Task prompt: Reproduce word for word everything from the start of the records down to the line containing "understanding of the", including both of those lines.

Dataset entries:

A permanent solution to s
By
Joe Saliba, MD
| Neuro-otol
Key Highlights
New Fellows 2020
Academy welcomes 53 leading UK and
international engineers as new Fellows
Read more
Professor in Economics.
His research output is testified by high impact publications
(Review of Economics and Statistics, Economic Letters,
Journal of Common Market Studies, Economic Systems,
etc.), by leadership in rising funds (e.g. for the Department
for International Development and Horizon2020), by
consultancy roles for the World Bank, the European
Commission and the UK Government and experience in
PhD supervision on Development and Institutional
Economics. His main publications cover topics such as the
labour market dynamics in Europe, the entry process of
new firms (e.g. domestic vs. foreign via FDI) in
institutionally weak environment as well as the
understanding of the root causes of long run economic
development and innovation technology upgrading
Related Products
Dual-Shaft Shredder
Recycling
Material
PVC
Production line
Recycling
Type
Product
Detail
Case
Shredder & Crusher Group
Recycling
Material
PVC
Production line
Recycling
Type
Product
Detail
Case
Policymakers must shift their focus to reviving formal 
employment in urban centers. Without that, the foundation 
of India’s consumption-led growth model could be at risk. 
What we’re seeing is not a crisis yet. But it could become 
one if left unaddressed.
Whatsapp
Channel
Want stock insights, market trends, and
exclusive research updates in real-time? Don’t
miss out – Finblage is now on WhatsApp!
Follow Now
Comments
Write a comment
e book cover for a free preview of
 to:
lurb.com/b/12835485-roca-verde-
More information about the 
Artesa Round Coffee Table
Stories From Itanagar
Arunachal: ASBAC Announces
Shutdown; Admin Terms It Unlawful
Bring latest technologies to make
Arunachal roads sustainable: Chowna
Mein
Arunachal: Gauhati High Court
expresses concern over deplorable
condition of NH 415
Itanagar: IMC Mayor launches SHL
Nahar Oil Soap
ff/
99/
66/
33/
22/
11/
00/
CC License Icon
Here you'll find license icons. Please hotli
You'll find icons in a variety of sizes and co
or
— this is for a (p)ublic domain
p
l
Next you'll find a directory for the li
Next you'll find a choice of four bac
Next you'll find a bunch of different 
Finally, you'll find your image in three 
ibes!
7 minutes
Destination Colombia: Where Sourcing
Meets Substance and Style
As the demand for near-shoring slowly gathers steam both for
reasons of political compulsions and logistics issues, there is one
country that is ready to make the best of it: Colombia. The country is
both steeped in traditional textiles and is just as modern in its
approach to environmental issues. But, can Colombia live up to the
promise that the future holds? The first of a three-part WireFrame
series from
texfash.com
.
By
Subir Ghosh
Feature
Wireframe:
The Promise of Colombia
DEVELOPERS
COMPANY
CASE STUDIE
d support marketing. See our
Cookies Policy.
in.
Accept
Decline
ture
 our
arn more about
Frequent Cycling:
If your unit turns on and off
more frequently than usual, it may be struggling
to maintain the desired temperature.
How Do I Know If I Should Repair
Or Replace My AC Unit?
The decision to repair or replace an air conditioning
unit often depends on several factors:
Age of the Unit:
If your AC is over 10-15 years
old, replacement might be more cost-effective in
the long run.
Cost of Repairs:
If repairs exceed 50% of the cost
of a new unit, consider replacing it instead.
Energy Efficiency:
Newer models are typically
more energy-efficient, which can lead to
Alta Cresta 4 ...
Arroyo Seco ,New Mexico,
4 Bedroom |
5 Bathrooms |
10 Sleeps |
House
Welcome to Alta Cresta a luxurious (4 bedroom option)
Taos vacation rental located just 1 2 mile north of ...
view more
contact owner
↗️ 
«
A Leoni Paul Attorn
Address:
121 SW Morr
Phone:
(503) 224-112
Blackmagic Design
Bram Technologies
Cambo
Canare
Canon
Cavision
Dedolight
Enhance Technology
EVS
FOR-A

Response for this exercise:
A permanent solution to s
By
Joe Saliba, MD
| Neuro-otol
Key Highlights
New Fellows 2020
Academy welcomes 53 leading UK and
international engineers as new Fellows
Read more
Professor in Economics.
His research output is testified by high impact publications
(Review of Economics and Statistics, Economic Letters,
Journal of Common Market Studies, Economic Systems,
etc.), by leadership in rising funds (e.g. for the Department
for International Development and Horizon2020), by
consultancy roles for the World Bank, the European
Commission and the UK Government and experience in
PhD supervision on Development and Institutional
Economics. His main publications cover topics such as the
labour market dynamics in Europe, the entry process of
new firms (e.g. domestic vs. foreign via FDI) in
institutionally weak environment as well as the
understanding of the root causes of long run economic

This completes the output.